**** INPUT DATA
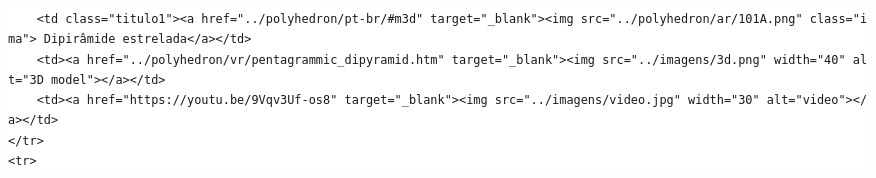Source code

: 		<td class="titulo1"><a href="../polyhedron/pt-br/#m3d" target="_blank"><img src="../polyhedron/ar/101A.png" class="ima"> Dipirâmide estrelada</a></td>
		<td><a href="../polyhedron/vr/pentagrammic_dipyramid.htm" target="_blank"><img src="../imagens/3d.png" width="40" alt="3D model"></a></td>
		<td><a href="https://youtu.be/9Vqv3Uf-os8" target="_blank"><img src="../imagens/video.jpg" width="30" alt="video"></a></td>
	</tr>
	<tr>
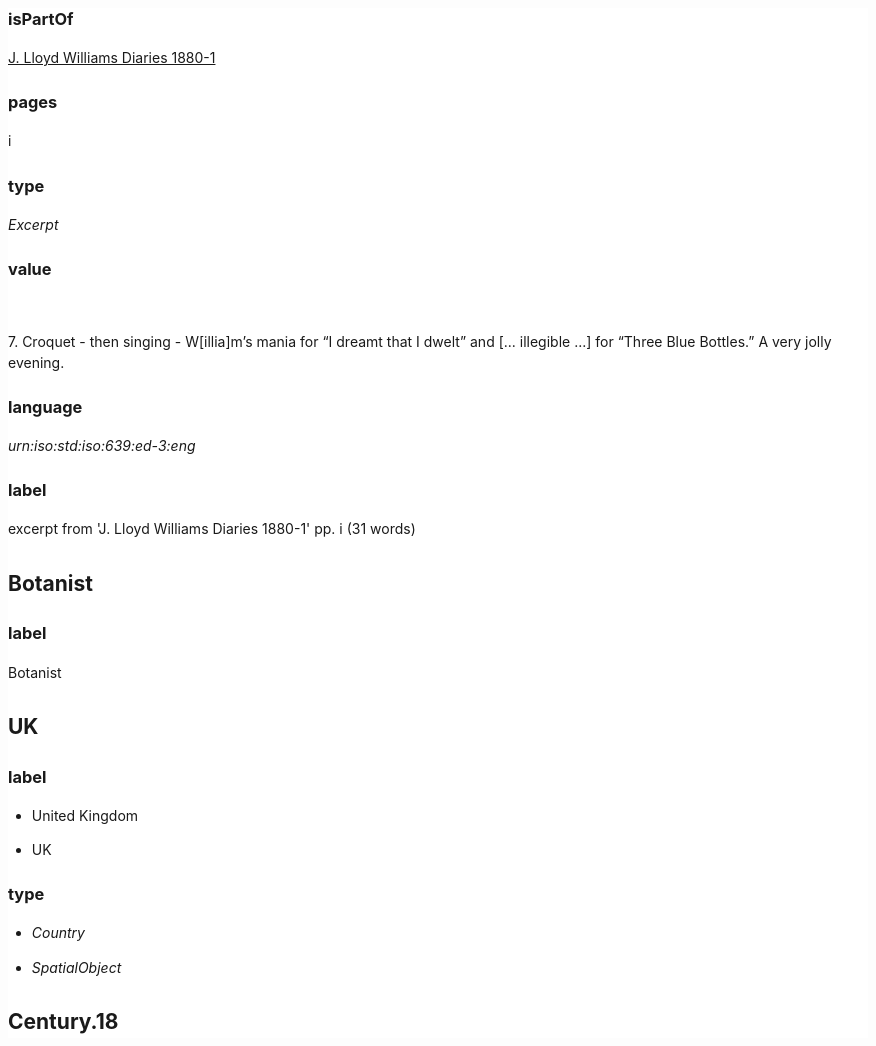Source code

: ### isPartOf


[J. Lloyd Williams Diaries 1880-1](#J.-Lloyd-Williams-Diaries-1880-1)

### pages


i

### type


*Excerpt*

### value


<p>&nbsp;</p>
<p style="margin: 0px;">7. Croquet - then singing - W[illia]m&rsquo;s mania for &ldquo;I dreamt that I dwelt&rdquo; and [... illegible ...] for &ldquo;Three Blue Bottles.&rdquo; A very jolly evening.&nbsp;</p>

### language


*urn:iso:std:iso:639:ed-3:eng*

### label


excerpt from 'J. Lloyd Williams Diaries 1880-1' pp. i (31 words)

## Botanist

### label


Botanist

## UK

### label

 - United Kingdom

 - UK

### type

 - *Country*

 - *SpatialObject*

## Century.18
********
### YOUR ASSIGNMENT
Each entry above needs to be restated without a single word changed; skip the images.

### RESULT
Source code

: 		<td class="titulo1"><a href="../polyhedron/pt-br/#m3d" target="_blank"><img src="../polyhedron/ar/101A.png" class="ima"> Dipirâmide estrelada</a></td>
		<td><a href="../polyhedron/vr/pentagrammic_dipyramid.htm" target="_blank"><img src="../imagens/3d.png" width="40" alt="3D model"></a></td>
		<td><a href="https://youtu.be/9Vqv3Uf-os8" target="_blank"><img src="../imagens/video.jpg" width="30" alt="video"></a></td>
	</tr>
	<tr>
Source code

: ### isPartOf


[J. Lloyd Williams Diaries 1880-1](#J.-Lloyd-Williams-Diaries-1880-1)

### pages


i

### type


*Excerpt*

### value


<p>&nbsp;</p>
<p style="margin: 0px;">7. Croquet - then singing - W[illia]m&rsquo;s mania for &ldquo;I dreamt that I dwelt&rdquo; and [... illegible ...] for &ldquo;Three Blue Bottles.&rdquo; A very jolly evening.&nbsp;</p>

### language


*urn:iso:std:iso:639:ed-3:eng*

### label


excerpt from 'J. Lloyd Williams Diaries 1880-1' pp. i (31 words)

## Botanist

### label


Botanist

## UK

### label

 - United Kingdom

 - UK

### type

 - *Country*

 - *SpatialObject*

## Century.18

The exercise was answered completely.